Attackers who have compromised internal systems routinely use DNS tunneling to exfiltrate data, since port 53 is almost universally permitted through firewalls. Each query to an attacker-controlled authoritative server carries a small payload of exfiltrated data in the subdomain label.

Detection signals:

  • Abnormally long subdomain labels (> 50 characters)
  • High query rates to a single second-level domain
  • High entropy in subdomain strings (base64/hex encoded data)
  • Queries for non-existent domains following a pattern

Mitigation: DNS traffic analysis (Zeek/Bro, Cisco Umbrella, Infoblox BloxOne); RPZ (Response Policy Zones) to block known malicious domains; anomaly detection on query volumes.

Third-Party Resolver Risk for Organizations

Large organizations that outsource DNS resolution to cloud providers (Google, Cloudflare, AWS Route 53 Resolver) are exposing their full query profile to those providers. This includes competitive intelligence signals, merger and acquisition research activity, and partner relationship data visible in DNS patterns.


Part VIII: A Practical Prevention Checklist

For Individual Users

  • Enable DoH or DoT in your operating system and/or browser, pointed at a trustworthy resolver
  • Verify your VPN doesn’t leak DNS using dnsleaktest.com
  • Disable WebRTC in Firefox (media.peerconnection.enabled = false in about:config) or use a WebRTC control extension in Chrome
  • Disable IPv6 if your VPN doesn’t tunnel it, or verify your VPN client handles it correctly
  • Enable ECH in Firefox (enabled by default in recent versions) and Chrome (via chrome://flags)
  • Consider Pi-hole + Unbound for network-wide encrypted recursive resolution
  • Audit your router’s DNS settings — many home routers ignore client-configured DNS and forward everything to the ISP resolver
  • Use a VPN provider with independently audited no-logging — look for audits, not marketing claims
  • Run a DNS leak test periodically, especially after VPN updates or OS upgrades

For Developers and System Administrators

  • Sign your domains with DNSSEC — protects users of your services from spoofing
  • Publish HTTPS DNS records with ECH public keys for your domains
  • Monitor your organization’s DNS traffic for exfiltration patterns
  • Implement RPZ filtering to block known malicious resolver responses
  • Audit split-DNS configurations for internal domain leakage
  • Use DNS over TLS for upstream resolver communication in Unbound/BIND configurations
  • Log and alert on high-entropy subdomain queries as a DNS tunneling detection signal

Conclusion: The Quiet Infrastructure of Surveillance

DNS was designed in a different world, and it shows. Every day, billions of people trust a 40-year-old unauthenticated plaintext protocol with some of their most sensitive behavioral data, with virtually no indication that this is happening and no meaningful ability to opt out of the default.
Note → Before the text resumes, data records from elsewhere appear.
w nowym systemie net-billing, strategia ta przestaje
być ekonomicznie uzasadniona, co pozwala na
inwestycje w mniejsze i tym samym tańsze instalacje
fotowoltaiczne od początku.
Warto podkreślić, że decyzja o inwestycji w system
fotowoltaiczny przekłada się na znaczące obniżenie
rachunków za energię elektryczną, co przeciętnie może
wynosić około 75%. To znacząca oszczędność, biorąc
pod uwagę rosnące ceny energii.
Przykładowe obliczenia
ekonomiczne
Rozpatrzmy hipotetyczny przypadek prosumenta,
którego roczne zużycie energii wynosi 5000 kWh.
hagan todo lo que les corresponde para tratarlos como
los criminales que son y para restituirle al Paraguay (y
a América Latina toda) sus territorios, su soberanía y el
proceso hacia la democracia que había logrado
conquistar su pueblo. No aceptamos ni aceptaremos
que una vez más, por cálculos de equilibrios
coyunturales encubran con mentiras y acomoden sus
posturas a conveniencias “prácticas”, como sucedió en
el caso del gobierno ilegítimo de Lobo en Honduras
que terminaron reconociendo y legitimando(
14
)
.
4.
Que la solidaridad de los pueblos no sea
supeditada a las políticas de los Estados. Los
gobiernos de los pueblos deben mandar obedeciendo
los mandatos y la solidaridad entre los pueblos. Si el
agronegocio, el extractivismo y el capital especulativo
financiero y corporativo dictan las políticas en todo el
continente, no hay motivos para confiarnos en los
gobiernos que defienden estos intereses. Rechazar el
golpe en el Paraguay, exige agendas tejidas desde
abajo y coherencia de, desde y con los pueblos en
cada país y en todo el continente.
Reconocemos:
The rise of ISP DNS transparency programs — dressed in the language of security and operational necessity — has transformed this incidental exposure into systematic commercial and governmental surveillance infrastructure. The logs exist. They are retained. They are analyzed, sold, and compelled by subpoena. The query you sent three years ago asking about a health condition, a competitor, a legal resource, or a dissident journalist is, in many cases, still sitting in a database somewhere.
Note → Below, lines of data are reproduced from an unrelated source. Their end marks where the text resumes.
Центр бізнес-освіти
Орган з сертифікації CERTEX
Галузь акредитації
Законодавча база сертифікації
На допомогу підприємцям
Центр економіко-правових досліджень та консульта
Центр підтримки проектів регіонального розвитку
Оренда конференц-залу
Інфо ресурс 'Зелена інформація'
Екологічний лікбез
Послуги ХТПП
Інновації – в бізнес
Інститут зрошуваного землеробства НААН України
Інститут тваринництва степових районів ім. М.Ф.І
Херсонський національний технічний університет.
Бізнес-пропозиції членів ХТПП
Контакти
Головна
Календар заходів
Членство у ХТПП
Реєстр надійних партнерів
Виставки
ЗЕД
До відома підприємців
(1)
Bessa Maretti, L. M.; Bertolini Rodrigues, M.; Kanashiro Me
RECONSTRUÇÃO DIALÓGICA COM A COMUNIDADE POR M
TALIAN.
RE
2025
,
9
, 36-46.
The tools to change this exist. DoH, DoT, ODoH, ECH, DNSSEC, self-hosted resolvers — these are not exotic technologies. They are increasingly built into the browsers and operating systems you already use. The friction between “exposed by default” and “protected with intentional configuration” has never been lower.

The internet’s directory doesn’t have to be an open book. But closing it requires understanding that it’s open in the first place.